ASSIGNED TASK 1: Who are the authors listed in the peer review text? Give all of their names.
ASSIGNED TASK 2: Rewrite the paragraph of the peer review text that begins "First, the authors mention" as a short bulleted list that keeps its main points.
ASSIGNED TASK 3:
Answer these questions from the peer review text:
(a) Where in the manuscript is the confusing overview of thermoelectrochemical effect mechanisms located?
(b) In classical TECs based on which compound does the entropy transformation occur in an electrolyte solution?
(c) What kind of revision does Reviewer 3 suggest?

READING TEXT:
Title: High-power-density thermoelectrochemical cell based on Ni/NiO

nanostructured microsphere electrodes with alkaline electrolyte 

Authors: Denis Artyukhov *, Nikolay Kiselev, Elena Boychenko, Aleksandra Asmolova, Denis Zheleznov, Ivan Artyukhov, Igor Burmistrov, Nikolay Gorshkov

 

The manuscript reports on the study of the efficiency of a thermoelectrochemical cell based on Ni/NiO nanostructured microsphere electrodes as a function of the temperature difference between the electrodes and the electrolyte concentration. Most of the manuscript is well structured and easy to read. The purpose of the study is justified.

However, it has two shortcomings.

First, the authors mention the important role of entropy several times, but do not explain it in any way. Second, the overview of the mechanisms of occurrence of the thermoelectrochemical effect at the end of page 2 is confusing. A cursory mention of various types of thermocells is combined with mention of specific details, such as the use of nitriloacetic acid. In this part of the manuscript, the logic of presentation is lost.

 

Author Response

The role of entropy in the generation of thermoelectrochemical energy in the system under study has been specified. In classical TECs based on potassium ferro/ferricyanide, the entropy transformation occurs in an electrolyte solution, while in the system under study it occurs in the electrode material.

The presentation logic has been improved in accordance with your suggestions.

Reviewer 3 Report

In this manuscript, aiming the energy storage, authors prepared Ni NiO nanostructured microsphere as electrodes for the application of high power density thermoelectrochemical cell. In general, it is an interesting work and the manuscript is well organized. However, there are still some issues to be addressed. A moderate revision is suggested.

1.     The abstract should be added more contents, especially some more solid data.

2.     The background in abstract can be shortened.

3.     One separate paragraph in introduction can be added to briefly introduce the novelty, strategy, method and important results.

MATERIAL SHOWN:
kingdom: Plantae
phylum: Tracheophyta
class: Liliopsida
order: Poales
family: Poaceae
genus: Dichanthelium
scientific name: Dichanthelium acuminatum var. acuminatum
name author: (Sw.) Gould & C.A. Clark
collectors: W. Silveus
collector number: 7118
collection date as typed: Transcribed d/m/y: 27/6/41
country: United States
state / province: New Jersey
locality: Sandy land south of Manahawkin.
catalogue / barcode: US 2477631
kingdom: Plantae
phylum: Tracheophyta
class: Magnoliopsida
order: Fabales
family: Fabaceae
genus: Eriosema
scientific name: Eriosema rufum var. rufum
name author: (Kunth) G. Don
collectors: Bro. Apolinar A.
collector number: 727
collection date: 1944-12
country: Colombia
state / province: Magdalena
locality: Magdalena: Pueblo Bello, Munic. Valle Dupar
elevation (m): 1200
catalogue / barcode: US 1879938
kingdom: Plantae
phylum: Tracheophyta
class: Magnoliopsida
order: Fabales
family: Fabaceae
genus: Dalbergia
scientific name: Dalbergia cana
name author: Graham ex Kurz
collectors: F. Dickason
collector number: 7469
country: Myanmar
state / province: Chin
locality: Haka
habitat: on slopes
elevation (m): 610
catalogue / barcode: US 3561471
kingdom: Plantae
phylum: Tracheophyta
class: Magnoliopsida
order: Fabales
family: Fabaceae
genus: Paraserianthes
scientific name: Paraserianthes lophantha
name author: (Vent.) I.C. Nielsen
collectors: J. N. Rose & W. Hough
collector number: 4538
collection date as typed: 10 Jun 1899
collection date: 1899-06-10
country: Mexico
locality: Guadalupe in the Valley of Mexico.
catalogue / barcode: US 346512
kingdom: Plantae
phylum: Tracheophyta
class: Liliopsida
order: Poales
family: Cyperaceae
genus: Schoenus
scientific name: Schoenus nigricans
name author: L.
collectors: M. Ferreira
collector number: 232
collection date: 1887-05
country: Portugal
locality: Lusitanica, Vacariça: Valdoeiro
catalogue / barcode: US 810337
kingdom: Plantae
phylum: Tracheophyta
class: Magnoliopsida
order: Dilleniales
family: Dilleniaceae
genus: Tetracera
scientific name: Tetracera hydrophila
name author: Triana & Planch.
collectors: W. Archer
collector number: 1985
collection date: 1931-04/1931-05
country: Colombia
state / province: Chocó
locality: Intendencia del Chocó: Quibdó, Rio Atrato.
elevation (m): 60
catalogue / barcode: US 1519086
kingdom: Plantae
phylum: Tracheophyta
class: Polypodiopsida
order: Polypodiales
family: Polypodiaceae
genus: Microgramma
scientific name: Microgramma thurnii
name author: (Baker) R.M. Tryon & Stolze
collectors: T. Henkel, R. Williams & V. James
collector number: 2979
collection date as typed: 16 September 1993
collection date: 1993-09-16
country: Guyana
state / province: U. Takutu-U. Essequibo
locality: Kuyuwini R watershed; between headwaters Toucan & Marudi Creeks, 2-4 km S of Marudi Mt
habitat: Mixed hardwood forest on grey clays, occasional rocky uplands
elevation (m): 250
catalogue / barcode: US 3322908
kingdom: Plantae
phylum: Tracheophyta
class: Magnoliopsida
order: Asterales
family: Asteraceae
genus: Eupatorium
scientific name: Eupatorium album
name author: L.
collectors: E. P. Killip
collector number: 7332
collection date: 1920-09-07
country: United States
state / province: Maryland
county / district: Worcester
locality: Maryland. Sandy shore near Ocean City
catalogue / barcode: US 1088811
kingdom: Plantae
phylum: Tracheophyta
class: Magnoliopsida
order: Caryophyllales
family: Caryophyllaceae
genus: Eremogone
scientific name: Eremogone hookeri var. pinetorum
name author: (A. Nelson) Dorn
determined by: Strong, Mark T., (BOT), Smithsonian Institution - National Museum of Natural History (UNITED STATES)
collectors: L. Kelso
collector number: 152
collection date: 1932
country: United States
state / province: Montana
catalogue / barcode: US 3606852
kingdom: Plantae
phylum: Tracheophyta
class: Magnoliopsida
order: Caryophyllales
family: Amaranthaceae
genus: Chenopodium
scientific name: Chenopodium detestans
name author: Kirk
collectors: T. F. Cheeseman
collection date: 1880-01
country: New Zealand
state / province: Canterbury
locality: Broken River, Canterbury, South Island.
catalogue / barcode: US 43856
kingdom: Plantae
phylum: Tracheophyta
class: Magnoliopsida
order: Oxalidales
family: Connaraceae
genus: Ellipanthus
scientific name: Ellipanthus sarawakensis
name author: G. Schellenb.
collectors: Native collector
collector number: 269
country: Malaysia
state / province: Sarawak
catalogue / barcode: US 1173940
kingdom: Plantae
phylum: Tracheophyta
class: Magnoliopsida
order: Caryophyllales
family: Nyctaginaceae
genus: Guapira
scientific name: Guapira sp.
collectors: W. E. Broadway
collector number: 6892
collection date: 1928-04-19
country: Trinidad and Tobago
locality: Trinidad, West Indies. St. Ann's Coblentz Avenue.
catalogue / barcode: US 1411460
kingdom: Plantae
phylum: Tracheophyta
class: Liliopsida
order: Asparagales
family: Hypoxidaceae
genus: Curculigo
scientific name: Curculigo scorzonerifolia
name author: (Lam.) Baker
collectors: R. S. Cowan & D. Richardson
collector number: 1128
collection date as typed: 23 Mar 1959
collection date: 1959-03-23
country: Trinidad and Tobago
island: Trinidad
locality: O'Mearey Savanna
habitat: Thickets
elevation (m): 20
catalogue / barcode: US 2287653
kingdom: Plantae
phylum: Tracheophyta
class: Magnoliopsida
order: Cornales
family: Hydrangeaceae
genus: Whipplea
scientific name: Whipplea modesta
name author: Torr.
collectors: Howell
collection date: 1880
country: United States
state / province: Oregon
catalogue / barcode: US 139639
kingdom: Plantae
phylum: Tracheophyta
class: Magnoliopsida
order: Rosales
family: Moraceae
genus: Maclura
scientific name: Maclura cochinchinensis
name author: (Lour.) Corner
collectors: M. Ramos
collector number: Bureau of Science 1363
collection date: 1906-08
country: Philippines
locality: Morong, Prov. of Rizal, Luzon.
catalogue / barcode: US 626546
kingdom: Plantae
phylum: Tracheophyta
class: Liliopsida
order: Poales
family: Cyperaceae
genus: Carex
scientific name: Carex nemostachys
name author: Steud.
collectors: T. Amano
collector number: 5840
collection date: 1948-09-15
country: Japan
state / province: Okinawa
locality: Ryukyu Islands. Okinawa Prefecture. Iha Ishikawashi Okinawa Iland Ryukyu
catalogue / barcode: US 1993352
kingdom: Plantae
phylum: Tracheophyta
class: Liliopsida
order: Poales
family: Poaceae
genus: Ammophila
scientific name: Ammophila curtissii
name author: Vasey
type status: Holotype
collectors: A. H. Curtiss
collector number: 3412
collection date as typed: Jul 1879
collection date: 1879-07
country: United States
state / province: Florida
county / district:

TASK SOLUTION 1: Denis Artyukhov, Nikolay Kiselev, Elena Boychenko, Aleksandra Asmolova, Denis Zheleznov, Ivan Artyukhov, Igor Burmistrov, Nikolay Gorshkov

TASK SOLUTION 2:
- The role of entropy is mentioned several times but never explained.
- The overview of thermoelectrochemical effect mechanisms at the end of page 2 is confusing.
- It mixes a cursory mention of thermocell types with specific details, such as the use of nitriloacetic acid.
- The logic of presentation is lost in that part.

TASK SOLUTION 3:
(a) At the end of page 2.
(b) Potassium ferro/ferricyanide.
(c) A moderate revision.